Do you have a creation you’re ready to patent? It’ll take a while, but you can do it! This guide takes a look at the process you need to go through in order to get a patent on an invention.
Patents for Inventions
A patent is a set of rights that is granted to an inventor of a unique and never-before-seen product for the purpose of protecting the inventor and the inventor’s product from intellectual property theft. The granting entity of the patent is a branch of that country’s government, and in the case of the United States, that is the U.S. Patent and Trademark Office. These rights prevent and exclude others from copying, producing, manufacturing, and/or selling the invention of another person.
Note: You must apply for and obtain a patent to obtain protection rights under the law.

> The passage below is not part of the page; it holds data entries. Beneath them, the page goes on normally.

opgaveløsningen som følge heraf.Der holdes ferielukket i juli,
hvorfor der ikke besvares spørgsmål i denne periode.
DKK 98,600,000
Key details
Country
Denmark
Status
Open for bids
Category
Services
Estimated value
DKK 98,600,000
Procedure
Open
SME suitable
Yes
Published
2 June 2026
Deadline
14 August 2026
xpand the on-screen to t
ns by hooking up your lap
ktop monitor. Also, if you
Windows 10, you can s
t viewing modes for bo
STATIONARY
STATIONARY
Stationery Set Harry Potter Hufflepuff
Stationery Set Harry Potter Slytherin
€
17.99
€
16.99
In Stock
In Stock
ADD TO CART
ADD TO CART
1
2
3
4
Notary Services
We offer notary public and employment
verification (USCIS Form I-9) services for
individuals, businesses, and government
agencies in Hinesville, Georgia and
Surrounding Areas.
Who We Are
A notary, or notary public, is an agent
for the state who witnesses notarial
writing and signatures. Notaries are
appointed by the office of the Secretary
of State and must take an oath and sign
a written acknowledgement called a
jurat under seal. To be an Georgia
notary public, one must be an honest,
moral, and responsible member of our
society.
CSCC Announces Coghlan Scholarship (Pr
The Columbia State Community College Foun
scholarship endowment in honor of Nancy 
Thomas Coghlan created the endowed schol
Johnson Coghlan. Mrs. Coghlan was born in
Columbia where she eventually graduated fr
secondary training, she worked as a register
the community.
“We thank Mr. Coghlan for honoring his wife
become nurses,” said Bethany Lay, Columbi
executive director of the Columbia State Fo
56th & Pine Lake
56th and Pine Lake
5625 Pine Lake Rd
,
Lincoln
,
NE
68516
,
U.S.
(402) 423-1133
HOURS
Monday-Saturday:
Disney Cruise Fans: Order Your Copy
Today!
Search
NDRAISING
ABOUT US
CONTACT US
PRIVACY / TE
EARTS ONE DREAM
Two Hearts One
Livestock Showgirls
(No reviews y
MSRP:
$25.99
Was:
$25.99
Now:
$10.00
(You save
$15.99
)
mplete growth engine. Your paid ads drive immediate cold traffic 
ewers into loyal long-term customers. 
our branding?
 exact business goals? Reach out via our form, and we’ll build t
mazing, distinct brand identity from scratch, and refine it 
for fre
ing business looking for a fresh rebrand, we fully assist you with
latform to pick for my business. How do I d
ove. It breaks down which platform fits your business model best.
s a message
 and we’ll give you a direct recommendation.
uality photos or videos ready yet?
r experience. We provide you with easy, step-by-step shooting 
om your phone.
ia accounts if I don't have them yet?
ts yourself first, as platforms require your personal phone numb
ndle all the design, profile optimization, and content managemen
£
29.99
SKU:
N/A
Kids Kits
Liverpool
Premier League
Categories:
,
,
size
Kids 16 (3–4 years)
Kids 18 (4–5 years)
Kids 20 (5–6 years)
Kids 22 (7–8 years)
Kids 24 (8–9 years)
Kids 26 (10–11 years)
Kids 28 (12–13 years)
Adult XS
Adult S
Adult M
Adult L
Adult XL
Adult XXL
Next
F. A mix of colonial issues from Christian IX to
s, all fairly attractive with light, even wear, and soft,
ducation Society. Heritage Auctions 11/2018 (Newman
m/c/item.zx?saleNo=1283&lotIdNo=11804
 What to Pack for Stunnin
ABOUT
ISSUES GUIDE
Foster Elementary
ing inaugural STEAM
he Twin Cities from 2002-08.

How Do I Get a Patent for My Invention?
There are several steps to getting a patent. It’s best to hire an attorney to help, although it’s possible to perform a patent search, file the proper papers, and work through the process without one. If you plan to sell the patent to another company, have a third-party help you set up manufacturing, or look for a venture capitalist, you'll definitely need a patent attorney. Most venture capitalists won’t have anything to do with a product unless a licensed patent attorney performed the patent search and can vouch that no similar product exists or was ever created.
Here’s how to get a patent on an invention:
- Decide what type of patent you need. There are three types: Utility, Design, and Plant. Make sure you need a patent and don’t need a trademark or copyright.
- Contact a patent attorney. While this is optional, you really need an attorney to perform the patent search and guide you through the patent process.
- Contact the patent office and obtain the required paperwork. There are several forms you'll need to fill out. Obtain the forms and read any instructions carefully before filing.
- Fill out the paperwork to the best of your ability. It’s better to send too much information than too little. When in doubt, call the U.S. Patent and Trademark Office. They are extremely friendly and helpful, and will talk to you for as long as you’d like.
- Turn in the required paperwork and pay the filing fee. The fee is expensive, so make sure you’re positive you are serious about obtaining a patent before continuing.
Start using the term Patent Pending whenever you show or market your product. This will let others know you are serious about your product and have filed the proper papers to obtain a patent.
- Wait while the patent application process completes. It can take three years or more to obtain the final word on a patent, and get approval for it.